[Page-level text extractions]
+===+
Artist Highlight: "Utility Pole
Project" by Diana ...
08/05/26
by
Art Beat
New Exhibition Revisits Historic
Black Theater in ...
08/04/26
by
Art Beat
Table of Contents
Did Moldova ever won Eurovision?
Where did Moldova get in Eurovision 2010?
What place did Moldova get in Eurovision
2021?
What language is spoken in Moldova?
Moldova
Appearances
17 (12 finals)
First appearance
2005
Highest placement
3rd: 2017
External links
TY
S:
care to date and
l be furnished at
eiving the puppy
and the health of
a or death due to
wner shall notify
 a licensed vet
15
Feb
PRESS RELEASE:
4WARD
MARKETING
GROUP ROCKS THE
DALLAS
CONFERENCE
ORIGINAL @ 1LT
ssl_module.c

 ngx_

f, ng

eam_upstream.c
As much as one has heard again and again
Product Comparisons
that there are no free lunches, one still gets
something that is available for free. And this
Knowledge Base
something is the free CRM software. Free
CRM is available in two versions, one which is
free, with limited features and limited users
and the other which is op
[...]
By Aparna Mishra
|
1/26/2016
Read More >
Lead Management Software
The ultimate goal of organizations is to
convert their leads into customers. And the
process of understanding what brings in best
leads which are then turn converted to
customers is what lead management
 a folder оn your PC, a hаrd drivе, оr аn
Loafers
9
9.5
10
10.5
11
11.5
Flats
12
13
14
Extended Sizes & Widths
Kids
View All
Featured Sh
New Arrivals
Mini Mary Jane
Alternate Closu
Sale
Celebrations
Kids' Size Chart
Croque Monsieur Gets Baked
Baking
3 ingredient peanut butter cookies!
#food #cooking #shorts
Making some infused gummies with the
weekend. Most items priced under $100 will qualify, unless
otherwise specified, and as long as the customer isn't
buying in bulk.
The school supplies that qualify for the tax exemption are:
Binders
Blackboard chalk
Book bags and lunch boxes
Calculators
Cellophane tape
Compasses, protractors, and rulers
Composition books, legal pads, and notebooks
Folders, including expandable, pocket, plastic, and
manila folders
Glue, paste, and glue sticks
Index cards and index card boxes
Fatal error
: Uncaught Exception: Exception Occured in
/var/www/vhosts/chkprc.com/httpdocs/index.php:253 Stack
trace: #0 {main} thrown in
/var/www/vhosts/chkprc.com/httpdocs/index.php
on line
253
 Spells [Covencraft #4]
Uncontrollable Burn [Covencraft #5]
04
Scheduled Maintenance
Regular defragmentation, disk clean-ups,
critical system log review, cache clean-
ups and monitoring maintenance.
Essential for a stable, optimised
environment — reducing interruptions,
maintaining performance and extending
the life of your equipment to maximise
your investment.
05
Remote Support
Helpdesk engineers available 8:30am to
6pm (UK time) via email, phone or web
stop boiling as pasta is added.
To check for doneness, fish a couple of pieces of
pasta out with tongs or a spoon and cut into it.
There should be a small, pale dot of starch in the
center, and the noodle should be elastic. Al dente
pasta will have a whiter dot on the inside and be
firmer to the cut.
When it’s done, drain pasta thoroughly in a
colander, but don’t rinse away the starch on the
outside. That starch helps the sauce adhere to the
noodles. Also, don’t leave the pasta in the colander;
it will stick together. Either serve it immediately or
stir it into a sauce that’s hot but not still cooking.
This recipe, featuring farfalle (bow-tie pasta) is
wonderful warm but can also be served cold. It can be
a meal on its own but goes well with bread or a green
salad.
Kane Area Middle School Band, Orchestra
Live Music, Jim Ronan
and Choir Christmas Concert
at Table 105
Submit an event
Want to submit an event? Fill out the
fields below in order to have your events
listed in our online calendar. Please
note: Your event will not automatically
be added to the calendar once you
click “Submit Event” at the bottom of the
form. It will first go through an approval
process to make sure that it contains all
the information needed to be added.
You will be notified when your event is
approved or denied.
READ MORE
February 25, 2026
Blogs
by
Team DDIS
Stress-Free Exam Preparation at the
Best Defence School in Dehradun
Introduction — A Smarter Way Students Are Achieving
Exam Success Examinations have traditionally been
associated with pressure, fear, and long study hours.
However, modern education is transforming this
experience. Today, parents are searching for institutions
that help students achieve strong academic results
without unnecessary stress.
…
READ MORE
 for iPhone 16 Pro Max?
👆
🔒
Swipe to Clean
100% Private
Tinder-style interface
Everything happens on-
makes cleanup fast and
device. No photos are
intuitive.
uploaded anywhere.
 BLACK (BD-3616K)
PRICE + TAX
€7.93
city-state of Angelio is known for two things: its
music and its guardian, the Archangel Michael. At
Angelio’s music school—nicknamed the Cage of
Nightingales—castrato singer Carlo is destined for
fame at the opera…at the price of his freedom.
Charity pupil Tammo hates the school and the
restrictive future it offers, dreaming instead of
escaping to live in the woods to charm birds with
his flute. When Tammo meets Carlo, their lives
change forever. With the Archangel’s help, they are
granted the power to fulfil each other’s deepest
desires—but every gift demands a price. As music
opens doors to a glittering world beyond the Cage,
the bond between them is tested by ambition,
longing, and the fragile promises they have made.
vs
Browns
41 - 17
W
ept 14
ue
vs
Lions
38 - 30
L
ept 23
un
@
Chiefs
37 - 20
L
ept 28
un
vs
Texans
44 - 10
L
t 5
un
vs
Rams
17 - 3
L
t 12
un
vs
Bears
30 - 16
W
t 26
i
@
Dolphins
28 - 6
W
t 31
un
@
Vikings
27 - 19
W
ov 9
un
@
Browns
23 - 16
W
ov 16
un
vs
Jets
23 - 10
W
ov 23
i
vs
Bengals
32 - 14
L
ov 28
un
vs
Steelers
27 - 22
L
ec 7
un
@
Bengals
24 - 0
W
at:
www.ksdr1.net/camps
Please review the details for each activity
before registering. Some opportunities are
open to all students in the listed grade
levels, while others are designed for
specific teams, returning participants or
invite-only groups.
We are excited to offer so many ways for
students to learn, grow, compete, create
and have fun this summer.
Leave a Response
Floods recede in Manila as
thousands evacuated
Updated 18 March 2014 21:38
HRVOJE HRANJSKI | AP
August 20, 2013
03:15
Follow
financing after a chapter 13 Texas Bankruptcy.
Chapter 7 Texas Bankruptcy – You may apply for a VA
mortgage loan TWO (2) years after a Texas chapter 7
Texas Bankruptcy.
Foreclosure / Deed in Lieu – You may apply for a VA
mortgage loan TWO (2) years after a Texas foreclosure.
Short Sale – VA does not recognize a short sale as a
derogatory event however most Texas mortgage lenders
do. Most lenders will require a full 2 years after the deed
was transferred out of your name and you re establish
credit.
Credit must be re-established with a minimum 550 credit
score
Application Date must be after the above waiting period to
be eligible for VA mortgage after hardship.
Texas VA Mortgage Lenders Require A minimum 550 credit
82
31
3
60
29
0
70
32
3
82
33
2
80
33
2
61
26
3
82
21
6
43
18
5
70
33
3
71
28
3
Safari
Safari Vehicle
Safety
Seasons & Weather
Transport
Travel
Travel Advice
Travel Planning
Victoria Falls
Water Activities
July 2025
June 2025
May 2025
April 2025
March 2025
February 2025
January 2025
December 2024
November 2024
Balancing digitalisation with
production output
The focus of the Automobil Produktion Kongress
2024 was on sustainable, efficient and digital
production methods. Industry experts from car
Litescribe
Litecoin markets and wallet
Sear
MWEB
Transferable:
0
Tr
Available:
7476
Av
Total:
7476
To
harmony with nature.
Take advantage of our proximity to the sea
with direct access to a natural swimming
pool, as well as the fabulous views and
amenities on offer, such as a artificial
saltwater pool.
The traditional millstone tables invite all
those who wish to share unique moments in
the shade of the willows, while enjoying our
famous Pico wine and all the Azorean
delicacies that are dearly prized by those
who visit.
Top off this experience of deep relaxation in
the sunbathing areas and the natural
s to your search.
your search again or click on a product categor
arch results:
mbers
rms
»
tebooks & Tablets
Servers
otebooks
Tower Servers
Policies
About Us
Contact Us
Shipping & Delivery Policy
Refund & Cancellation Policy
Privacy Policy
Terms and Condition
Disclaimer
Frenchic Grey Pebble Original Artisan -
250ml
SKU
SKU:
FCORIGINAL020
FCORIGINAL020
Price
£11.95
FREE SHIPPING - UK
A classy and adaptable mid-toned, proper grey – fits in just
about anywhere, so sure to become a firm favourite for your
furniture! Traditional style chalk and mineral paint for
+===+
_To-do item_
The word to find is "review". Copy every line of the data that holds it.

_Answer for the task_
critical system log review, cache clean-
Please review the details for each activity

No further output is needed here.